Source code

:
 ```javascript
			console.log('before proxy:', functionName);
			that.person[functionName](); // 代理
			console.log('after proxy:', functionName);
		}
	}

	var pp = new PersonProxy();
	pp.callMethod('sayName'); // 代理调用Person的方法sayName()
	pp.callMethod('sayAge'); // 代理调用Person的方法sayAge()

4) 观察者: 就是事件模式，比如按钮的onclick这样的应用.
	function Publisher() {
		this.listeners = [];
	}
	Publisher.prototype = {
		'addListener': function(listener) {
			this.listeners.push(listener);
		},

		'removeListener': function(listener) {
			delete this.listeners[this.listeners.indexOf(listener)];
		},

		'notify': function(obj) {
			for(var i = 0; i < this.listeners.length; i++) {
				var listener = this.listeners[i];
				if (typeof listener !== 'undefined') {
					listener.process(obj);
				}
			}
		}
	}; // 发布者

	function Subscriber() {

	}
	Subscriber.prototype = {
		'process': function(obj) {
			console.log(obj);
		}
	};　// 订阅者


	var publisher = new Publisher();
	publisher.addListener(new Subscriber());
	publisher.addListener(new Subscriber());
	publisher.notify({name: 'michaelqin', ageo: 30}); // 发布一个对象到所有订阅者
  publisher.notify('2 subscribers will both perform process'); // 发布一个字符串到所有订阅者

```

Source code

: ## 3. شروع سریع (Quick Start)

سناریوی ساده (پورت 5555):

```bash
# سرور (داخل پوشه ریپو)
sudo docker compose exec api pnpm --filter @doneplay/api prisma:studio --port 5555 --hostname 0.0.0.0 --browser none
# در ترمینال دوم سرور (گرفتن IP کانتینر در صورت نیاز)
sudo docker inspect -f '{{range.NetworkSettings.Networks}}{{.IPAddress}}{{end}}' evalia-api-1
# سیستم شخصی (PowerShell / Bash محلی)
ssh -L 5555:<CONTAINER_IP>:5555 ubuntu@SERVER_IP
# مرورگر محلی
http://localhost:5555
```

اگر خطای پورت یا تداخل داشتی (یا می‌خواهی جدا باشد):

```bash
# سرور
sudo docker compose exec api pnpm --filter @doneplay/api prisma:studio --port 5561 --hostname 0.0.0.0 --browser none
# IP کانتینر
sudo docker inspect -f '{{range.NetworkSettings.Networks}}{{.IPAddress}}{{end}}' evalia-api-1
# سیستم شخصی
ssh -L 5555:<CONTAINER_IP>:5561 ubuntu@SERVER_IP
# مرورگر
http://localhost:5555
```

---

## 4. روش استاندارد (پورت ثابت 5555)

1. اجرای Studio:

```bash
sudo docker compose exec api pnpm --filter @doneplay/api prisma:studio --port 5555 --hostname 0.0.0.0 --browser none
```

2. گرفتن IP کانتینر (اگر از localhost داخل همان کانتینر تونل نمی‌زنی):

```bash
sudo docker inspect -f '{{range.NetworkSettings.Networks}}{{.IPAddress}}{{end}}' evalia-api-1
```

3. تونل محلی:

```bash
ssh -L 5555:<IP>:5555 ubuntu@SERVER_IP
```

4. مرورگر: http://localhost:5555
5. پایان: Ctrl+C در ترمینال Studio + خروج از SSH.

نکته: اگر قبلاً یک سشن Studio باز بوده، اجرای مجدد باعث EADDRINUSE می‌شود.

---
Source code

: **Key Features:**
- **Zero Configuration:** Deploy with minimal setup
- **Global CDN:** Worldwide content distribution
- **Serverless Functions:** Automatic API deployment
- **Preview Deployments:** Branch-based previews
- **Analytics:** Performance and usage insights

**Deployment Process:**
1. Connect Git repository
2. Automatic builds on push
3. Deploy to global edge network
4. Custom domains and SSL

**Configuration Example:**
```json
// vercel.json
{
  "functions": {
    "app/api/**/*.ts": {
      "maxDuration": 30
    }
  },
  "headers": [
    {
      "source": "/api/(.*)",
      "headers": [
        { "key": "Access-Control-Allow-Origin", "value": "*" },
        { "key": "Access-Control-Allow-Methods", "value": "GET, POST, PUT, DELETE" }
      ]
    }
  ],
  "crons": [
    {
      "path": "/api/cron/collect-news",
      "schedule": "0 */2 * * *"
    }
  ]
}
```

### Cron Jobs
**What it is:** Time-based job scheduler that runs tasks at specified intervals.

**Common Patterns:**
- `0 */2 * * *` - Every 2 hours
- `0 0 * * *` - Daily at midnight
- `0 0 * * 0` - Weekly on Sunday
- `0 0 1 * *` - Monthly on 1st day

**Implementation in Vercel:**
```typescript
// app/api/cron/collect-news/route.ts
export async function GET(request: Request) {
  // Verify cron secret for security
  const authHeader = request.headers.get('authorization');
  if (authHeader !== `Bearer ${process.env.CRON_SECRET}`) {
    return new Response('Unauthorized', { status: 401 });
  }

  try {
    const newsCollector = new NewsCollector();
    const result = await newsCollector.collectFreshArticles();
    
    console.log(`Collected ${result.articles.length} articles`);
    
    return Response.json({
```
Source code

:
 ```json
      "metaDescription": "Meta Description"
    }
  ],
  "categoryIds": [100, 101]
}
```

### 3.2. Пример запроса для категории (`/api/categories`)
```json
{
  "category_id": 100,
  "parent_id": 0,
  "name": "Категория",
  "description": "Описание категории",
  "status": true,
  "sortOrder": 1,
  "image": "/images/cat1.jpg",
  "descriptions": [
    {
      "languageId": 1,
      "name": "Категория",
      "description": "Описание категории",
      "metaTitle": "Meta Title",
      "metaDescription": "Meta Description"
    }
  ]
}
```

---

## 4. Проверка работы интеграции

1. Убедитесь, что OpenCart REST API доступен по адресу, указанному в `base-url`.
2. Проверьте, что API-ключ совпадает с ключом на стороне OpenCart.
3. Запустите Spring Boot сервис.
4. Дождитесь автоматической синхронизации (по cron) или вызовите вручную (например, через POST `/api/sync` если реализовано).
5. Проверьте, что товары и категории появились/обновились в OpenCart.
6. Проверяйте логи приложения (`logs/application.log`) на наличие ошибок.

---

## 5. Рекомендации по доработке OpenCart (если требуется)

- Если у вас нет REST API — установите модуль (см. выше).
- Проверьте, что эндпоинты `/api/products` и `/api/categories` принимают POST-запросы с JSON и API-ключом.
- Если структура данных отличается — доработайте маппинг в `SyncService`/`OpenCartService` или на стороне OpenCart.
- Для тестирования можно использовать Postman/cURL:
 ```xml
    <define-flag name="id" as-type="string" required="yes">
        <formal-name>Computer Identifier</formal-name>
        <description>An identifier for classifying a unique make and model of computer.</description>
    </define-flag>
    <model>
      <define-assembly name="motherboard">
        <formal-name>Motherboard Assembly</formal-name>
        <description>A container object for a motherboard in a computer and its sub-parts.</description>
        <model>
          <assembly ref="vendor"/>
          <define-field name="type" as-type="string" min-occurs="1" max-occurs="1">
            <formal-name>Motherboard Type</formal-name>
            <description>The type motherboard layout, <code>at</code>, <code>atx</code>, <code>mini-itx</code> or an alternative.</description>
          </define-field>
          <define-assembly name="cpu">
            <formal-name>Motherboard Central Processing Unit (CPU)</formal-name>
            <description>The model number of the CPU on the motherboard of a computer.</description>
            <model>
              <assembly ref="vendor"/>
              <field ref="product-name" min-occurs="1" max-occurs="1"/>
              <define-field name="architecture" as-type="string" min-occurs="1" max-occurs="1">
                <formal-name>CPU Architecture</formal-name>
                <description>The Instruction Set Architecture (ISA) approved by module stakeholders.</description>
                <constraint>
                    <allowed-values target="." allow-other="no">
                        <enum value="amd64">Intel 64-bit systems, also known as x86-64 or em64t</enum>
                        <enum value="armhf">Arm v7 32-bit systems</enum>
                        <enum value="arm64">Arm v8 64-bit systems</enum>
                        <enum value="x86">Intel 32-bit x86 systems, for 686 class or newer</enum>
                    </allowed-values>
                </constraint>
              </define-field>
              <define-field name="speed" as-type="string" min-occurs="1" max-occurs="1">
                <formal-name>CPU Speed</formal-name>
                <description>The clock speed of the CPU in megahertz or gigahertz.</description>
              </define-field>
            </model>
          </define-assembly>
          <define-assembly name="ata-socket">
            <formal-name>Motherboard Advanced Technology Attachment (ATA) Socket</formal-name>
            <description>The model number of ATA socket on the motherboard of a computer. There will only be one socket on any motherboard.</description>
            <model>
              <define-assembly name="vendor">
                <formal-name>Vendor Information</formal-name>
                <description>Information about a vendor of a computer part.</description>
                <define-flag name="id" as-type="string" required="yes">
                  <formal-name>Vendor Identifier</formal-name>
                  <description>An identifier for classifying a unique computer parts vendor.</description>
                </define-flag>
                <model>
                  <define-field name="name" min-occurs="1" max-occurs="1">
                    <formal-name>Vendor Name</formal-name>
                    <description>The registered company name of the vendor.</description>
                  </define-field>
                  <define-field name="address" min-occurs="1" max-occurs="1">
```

********

# TASK REQUIREMENTS:
Find the word "authHeader" in the listing above, then copy each line where it turns up.

# RESPONSE FOR THIS EXERCISE:
  const authHeader = request.headers.get('authorization');
  if (authHeader !== `Bearer ${process.env.CRON_SECRET}`) {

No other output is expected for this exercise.